EXERCISE DETAILS ▸ Convert every line of all the records below into a Markdown table with two columns, No. and Line, giving each row a sequential number and omitting blank lines.

MATERIAL TO PROCESS ▸
------------
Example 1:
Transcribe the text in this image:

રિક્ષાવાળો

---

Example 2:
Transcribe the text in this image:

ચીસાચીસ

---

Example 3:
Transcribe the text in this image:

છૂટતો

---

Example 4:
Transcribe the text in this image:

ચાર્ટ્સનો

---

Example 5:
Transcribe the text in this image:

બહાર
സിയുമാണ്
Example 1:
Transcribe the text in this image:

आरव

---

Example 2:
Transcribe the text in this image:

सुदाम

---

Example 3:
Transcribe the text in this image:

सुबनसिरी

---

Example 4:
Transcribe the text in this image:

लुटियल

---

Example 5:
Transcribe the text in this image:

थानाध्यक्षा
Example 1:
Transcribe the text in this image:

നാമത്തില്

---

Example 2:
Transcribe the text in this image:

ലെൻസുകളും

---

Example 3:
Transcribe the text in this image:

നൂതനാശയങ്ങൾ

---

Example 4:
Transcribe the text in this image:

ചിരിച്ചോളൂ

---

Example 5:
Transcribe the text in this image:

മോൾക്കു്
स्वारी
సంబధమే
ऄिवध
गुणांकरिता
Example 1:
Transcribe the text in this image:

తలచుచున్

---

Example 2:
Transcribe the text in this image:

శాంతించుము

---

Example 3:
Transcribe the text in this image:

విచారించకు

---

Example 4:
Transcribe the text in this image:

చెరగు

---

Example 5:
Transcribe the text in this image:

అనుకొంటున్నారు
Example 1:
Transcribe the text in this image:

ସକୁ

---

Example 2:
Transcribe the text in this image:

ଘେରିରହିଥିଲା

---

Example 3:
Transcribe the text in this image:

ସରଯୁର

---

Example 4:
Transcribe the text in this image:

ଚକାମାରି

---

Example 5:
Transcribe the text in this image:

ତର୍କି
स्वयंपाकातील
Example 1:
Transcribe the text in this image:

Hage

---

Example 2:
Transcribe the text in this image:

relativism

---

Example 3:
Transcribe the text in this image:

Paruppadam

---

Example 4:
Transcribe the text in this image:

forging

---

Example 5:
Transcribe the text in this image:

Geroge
------------
WRITTEN ANSWER ▸
| No. | Line |
|---|---|
| 1 | Example 1: |
| 2 | Transcribe the text in this image: |
| 3 | રિક્ષાવાળો |
| 4 | --- |
| 5 | Example 2: |
| 6 | Transcribe the text in this image: |
| 7 | ચીસાચીસ |
| 8 | --- |
| 9 | Example 3: |
| 10 | Transcribe the text in this image: |
| 11 | છૂટતો |
| 12 | --- |
| 13 | Example 4: |
| 14 | Transcribe the text in this image: |
| 15 | ચાર્ટ્સનો |
| 16 | --- |
| 17 | Example 5: |
| 18 | Transcribe the text in this image: |
| 19 | બહાર |
| 20 | സിയുമാണ് |
| 21 | Example 1: |
| 22 | Transcribe the text in this image: |
| 23 | आरव |
| 24 | --- |
| 25 | Example 2: |
| 26 | Transcribe the text in this image: |
| 27 | सुदाम |
| 28 | --- |
| 29 | Example 3: |
| 30 | Transcribe the text in this image: |
| 31 | सुबनसिरी |
| 32 | --- |
| 33 | Example 4: |
| 34 | Transcribe the text in this image: |
| 35 | लुटियल |
| 36 | --- |
| 37 | Example 5: |
| 38 | Transcribe the text in this image: |
| 39 | थानाध्यक्षा |
| 40 | Example 1: |
| 41 | Transcribe the text in this image: |
| 42 | നാമത്തില് |
| 43 | --- |
| 44 | Example 2: |
| 45 | Transcribe the text in this image: |
| 46 | ലെൻസുകളും |
| 47 | --- |
| 48 | Example 3: |
| 49 | Transcribe the text in this image: |
| 50 | നൂതനാശയങ്ങൾ |
| 51 | --- |
| 52 | Example 4: |
| 53 | Transcribe the text in this image: |
| 54 | ചിരിച്ചോളൂ |
| 55 | --- |
| 56 | Example 5: |
| 57 | Transcribe the text in this image: |
| 58 | മോൾക്കു് |
| 59 | स्वारी |
| 60 | సంబధమే |
| 61 | ऄिवध |
| 62 | गुणांकरिता |
| 63 | Example 1: |
| 64 | Transcribe the text in this image: |
| 65 | తలచుచున్ |
| 66 | --- |
| 67 | Example 2: |
| 68 | Transcribe the text in this image: |
| 69 | శాంతించుము |
| 70 | --- |
| 71 | Example 3: |
| 72 | Transcribe the text in this image: |
| 73 | విచారించకు |
| 74 | --- |
| 75 | Example 4: |
| 76 | Transcribe the text in this image: |
| 77 | చెరగు |
| 78 | --- |
| 79 | Example 5: |
| 80 | Transcribe the text in this image: |
| 81 | అనుకొంటున్నారు |
| 82 | Example 1: |
| 83 | Transcribe the text in this image: |
| 84 | ସକୁ |
| 85 | --- |
| 86 | Example 2: |
| 87 | Transcribe the text in this image: |
| 88 | ଘେରିରହିଥିଲା |
| 89 | --- |
| 90 | Example 3: |
| 91 | Transcribe the text in this image: |
| 92 | ସରଯୁର |
| 93 | --- |
| 94 | Example 4: |
| 95 | Transcribe the text in this image: |
| 96 | ଚକାମାରି |
| 97 | --- |
| 98 | Example 5: |
| 99 | Transcribe the text in this image: |
| 100 | ତର୍କି |
| 101 | स्वयंपाकातील |
| 102 | Example 1: |
| 103 | Transcribe the text in this image: |
| 104 | Hage |
| 105 | --- |
| 106 | Example 2: |
| 107 | Transcribe the text in this image: |
| 108 | relativism |
| 109 | --- |
| 110 | Example 3: |
| 111 | Transcribe the text in this image: |
| 112 | Paruppadam |
| 113 | --- |
| 114 | Example 4: |
| 115 | Transcribe the text in this image: |
| 116 | forging |
| 117 | --- |
| 118 | Example 5: |
| 119 | Transcribe the text in this image: |
| 120 | Geroge |